» Written task
Reproduce every row below verbatim, changing nothing.

__________________________________________________

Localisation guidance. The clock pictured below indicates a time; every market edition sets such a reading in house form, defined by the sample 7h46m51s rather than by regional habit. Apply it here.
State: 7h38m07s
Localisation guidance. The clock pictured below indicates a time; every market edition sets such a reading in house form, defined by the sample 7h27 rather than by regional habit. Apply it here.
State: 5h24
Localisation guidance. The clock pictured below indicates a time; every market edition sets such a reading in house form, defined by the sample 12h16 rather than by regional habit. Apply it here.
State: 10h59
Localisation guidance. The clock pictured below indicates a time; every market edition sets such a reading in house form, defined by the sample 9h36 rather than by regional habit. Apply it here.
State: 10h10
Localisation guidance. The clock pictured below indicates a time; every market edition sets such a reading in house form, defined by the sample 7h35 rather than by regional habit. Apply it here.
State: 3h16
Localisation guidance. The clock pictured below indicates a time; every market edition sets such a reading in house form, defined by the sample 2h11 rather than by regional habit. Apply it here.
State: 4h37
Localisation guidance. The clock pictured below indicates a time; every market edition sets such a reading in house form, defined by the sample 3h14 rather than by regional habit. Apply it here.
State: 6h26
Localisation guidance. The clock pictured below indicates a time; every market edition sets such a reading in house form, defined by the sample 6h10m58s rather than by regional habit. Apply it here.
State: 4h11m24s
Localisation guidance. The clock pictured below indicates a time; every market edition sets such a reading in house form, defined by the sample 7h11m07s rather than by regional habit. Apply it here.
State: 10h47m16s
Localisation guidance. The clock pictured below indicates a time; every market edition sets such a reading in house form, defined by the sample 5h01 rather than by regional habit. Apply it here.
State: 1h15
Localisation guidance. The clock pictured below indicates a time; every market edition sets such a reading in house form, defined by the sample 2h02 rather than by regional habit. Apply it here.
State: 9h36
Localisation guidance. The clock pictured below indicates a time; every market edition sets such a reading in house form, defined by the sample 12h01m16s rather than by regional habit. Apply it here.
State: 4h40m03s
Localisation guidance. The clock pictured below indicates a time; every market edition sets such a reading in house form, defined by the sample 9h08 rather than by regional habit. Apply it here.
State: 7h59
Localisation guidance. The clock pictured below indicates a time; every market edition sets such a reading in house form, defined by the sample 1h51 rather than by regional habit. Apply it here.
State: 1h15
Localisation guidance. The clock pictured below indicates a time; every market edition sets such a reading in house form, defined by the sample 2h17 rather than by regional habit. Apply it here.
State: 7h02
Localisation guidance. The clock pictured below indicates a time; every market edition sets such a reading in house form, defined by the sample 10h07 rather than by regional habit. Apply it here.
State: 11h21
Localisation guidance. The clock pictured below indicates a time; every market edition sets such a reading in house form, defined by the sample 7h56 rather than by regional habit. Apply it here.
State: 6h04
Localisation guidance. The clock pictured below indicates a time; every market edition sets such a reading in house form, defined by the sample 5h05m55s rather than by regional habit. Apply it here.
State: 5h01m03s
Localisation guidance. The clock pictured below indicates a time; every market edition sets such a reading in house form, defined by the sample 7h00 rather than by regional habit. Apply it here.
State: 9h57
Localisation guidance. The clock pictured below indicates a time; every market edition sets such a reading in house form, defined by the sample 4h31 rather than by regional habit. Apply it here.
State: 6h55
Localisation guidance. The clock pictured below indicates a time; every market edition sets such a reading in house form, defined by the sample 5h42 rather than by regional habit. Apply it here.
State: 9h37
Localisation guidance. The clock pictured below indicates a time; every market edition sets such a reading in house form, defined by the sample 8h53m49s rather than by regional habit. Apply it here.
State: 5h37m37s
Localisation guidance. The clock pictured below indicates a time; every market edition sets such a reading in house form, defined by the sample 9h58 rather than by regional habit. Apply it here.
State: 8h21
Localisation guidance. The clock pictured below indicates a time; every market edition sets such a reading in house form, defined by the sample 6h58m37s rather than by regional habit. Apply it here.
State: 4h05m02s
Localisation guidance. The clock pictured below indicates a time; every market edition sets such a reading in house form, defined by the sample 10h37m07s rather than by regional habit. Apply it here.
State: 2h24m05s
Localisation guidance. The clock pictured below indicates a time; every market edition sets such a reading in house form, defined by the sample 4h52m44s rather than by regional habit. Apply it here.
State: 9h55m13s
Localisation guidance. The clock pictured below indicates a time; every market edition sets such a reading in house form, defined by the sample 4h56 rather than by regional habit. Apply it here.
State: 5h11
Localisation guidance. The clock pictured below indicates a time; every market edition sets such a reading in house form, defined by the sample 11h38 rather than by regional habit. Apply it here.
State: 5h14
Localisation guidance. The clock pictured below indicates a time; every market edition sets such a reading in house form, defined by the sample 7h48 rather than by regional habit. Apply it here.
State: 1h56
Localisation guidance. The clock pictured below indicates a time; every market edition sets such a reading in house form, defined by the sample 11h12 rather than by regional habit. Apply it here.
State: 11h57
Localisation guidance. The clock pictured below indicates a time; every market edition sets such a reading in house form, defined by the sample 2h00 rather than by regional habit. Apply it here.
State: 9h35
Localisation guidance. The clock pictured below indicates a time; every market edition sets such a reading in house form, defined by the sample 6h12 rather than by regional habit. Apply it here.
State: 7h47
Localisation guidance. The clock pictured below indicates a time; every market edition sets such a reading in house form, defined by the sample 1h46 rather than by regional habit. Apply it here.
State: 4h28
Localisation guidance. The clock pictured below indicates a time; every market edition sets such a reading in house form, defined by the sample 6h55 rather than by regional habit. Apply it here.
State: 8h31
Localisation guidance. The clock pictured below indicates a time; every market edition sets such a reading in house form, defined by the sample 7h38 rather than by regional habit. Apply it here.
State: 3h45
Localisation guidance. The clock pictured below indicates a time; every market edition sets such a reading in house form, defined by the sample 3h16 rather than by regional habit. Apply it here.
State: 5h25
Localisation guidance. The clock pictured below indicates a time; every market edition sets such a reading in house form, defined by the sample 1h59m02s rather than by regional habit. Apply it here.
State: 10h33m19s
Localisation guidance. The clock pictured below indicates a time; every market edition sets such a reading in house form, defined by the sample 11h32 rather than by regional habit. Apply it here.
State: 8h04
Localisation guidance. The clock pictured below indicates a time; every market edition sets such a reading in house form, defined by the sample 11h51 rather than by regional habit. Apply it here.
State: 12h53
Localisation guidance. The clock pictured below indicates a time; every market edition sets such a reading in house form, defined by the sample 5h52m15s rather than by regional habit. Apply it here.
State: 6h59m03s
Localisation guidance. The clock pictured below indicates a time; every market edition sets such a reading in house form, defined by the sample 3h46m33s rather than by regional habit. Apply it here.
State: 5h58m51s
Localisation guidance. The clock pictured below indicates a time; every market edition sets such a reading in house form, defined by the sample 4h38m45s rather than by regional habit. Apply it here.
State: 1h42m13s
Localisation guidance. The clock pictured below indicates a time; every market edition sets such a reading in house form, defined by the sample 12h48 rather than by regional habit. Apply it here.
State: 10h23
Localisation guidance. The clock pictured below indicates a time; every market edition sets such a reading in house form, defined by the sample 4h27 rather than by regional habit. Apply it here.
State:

__________________________________________________

» Written response
Localisation guidance. The clock pictured below indicates a time; every market edition sets such a reading in house form, defined by the sample 7h46m51s rather than by regional habit. Apply it here.
State: 7h38m07s
Localisation guidance. The clock pictured below indicates a time; every market edition sets such a reading in house form, defined by the sample 7h27 rather than by regional habit. Apply it here.
State: 5h24
Localisation guidance. The clock pictured below indicates a time; every market edition sets such a reading in house form, defined by the sample 12h16 rather than by regional habit. Apply it here.
State: 10h59
Localisation guidance. The clock pictured below indicates a time; every market edition sets such a reading in house form, defined by the sample 9h36 rather than by regional habit. Apply it here.
State: 10h10
Localisation guidance. The clock pictured below indicates a time; every market edition sets such a reading in house form, defined by the sample 7h35 rather than by regional habit. Apply it here.
State: 3h16
Localisation guidance. The clock pictured below indicates a time; every market edition sets such a reading in house form, defined by the sample 2h11 rather than by regional habit. Apply it here.
State: 4h37
Localisation guidance. The clock pictured below indicates a time; every market edition sets such a reading in house form, defined by the sample 3h14 rather than by regional habit. Apply it here.
State: 6h26
Localisation guidance. The clock pictured below indicates a time; every market edition sets such a reading in house form, defined by the sample 6h10m58s rather than by regional habit. Apply it here.
State: 4h11m24s
Localisation guidance. The clock pictured below indicates a time; every market edition sets such a reading in house form, defined by the sample 7h11m07s rather than by regional habit. Apply it here.
State: 10h47m16s
Localisation guidance. The clock pictured below indicates a time; every market edition sets such a reading in house form, defined by the sample 5h01 rather than by regional habit. Apply it here.
State: 1h15
Localisation guidance. The clock pictured below indicates a time; every market edition sets such a reading in house form, defined by the sample 2h02 rather than by regional habit. Apply it here.
State: 9h36
Localisation guidance. The clock pictured below indicates a time; every market edition sets such a reading in house form, defined by the sample 12h01m16s rather than by regional habit. Apply it here.
State: 4h40m03s
Localisation guidance. The clock pictured below indicates a time; every market edition sets such a reading in house form, defined by the sample 9h08 rather than by regional habit. Apply it here.
State: 7h59
Localisation guidance. The clock pictured below indicates a time; every market edition sets such a reading in house form, defined by the sample 1h51 rather than by regional habit. Apply it here.
State: 1h15
Localisation guidance. The clock pictured below indicates a time; every market edition sets such a reading in house form, defined by the sample 2h17 rather than by regional habit. Apply it here.
State: 7h02
Localisation guidance. The clock pictured below indicates a time; every market edition sets such a reading in house form, defined by the sample 10h07 rather than by regional habit. Apply it here.
State: 11h21
Localisation guidance. The clock pictured below indicates a time; every market edition sets such a reading in house form, defined by the sample 7h56 rather than by regional habit. Apply it here.
State: 6h04
Localisation guidance. The clock pictured below indicates a time; every market edition sets such a reading in house form, defined by the sample 5h05m55s rather than by regional habit. Apply it here.
State: 5h01m03s
Localisation guidance. The clock pictured below indicates a time; every market edition sets such a reading in house form, defined by the sample 7h00 rather than by regional habit. Apply it here.
State: 9h57
Localisation guidance. The clock pictured below indicates a time; every market edition sets such a reading in house form, defined by the sample 4h31 rather than by regional habit. Apply it here.
State: 6h55
Localisation guidance. The clock pictured below indicates a time; every market edition sets such a reading in house form, defined by the sample 5h42 rather than by regional habit. Apply it here.
State: 9h37
Localisation guidance. The clock pictured below indicates a time; every market edition sets such a reading in house form, defined by the sample 8h53m49s rather than by regional habit. Apply it here.
State: 5h37m37s
Localisation guidance. The clock pictured below indicates a time; every market edition sets such a reading in house form, defined by the sample 9h58 rather than by regional habit. Apply it here.
State: 8h21
Localisation guidance. The clock pictured below indicates a time; every market edition sets such a reading in house form, defined by the sample 6h58m37s rather than by regional habit. Apply it here.
State: 4h05m02s
Localisation guidance. The clock pictured below indicates a time; every market edition sets such a reading in house form, defined by the sample 10h37m07s rather than by regional habit. Apply it here.
State: 2h24m05s
Localisation guidance. The clock pictured below indicates a time; every market edition sets such a reading in house form, defined by the sample 4h52m44s rather than by regional habit. Apply it here.
State: 9h55m13s
Localisation guidance. The clock pictured below indicates a time; every market edition sets such a reading in house form, defined by the sample 4h56 rather than by regional habit. Apply it here.
State: 5h11
Localisation guidance. The clock pictured below indicates a time; every market edition sets such a reading in house form, defined by the sample 11h38 rather than by regional habit. Apply it here.
State: 5h14
Localisation guidance. The clock pictured below indicates a time; every market edition sets such a reading in house form, defined by the sample 7h48 rather than by regional habit. Apply it here.
State: 1h56
Localisation guidance. The clock pictured below indicates a time; every market edition sets such a reading in house form, defined by the sample 11h12 rather than by regional habit. Apply it here.
State: 11h57
Localisation guidance. The clock pictured below indicates a time; every market edition sets such a reading in house form, defined by the sample 2h00 rather than by regional habit. Apply it here.
State: 9h35
Localisation guidance. The clock pictured below indicates a time; every market edition sets such a reading in house form, defined by the sample 6h12 rather than by regional habit. Apply it here.
State: 7h47
Localisation guidance. The clock pictured below indicates a time; every market edition sets such a reading in house form, defined by the sample 1h46 rather than by regional habit. Apply it here.
State: 4h28
Localisation guidance. The clock pictured below indicates a time; every market edition sets such a reading in house form, defined by the sample 6h55 rather than by regional habit. Apply it here.
State: 8h31
Localisation guidance. The clock pictured below indicates a time; every market edition sets such a reading in house form, defined by the sample 7h38 rather than by regional habit. Apply it here.
State: 3h45
Localisation guidance. The clock pictured below indicates a time; every market edition sets such a reading in house form, defined by the sample 3h16 rather than by regional habit. Apply it here.
State: 5h25
Localisation guidance. The clock pictured below indicates a time; every market edition sets such a reading in house form, defined by the sample 1h59m02s rather than by regional habit. Apply it here.
State: 10h33m19s
Localisation guidance. The clock pictured below indicates a time; every market edition sets such a reading in house form, defined by the sample 11h32 rather than by regional habit. Apply it here.
State: 8h04
Localisation guidance. The clock pictured below indicates a time; every market edition sets such a reading in house form, defined by the sample 11h51 rather than by regional habit. Apply it here.
State: 12h53
Localisation guidance. The clock pictured below indicates a time; every market edition sets such a reading in house form, defined by the sample 5h52m15s rather than by regional habit. Apply it here.
State: 6h59m03s
Localisation guidance. The clock pictured below indicates a time; every market edition sets such a reading in house form, defined by the sample 3h46m33s rather than by regional habit. Apply it here.
State: 5h58m51s
Localisation guidance. The clock pictured below indicates a time; every market edition sets such a reading in house form, defined by the sample 4h38m45s rather than by regional habit. Apply it here.
State: 1h42m13s
Localisation guidance. The clock pictured below indicates a time; every market edition sets such a reading in house form, defined by the sample 12h48 rather than by regional habit. Apply it here.
State: 10h23
Localisation guidance. The clock pictured below indicates a time; every market edition sets such a reading in house form, defined by the sample 4h27 rather than by regional habit. Apply it here.
State:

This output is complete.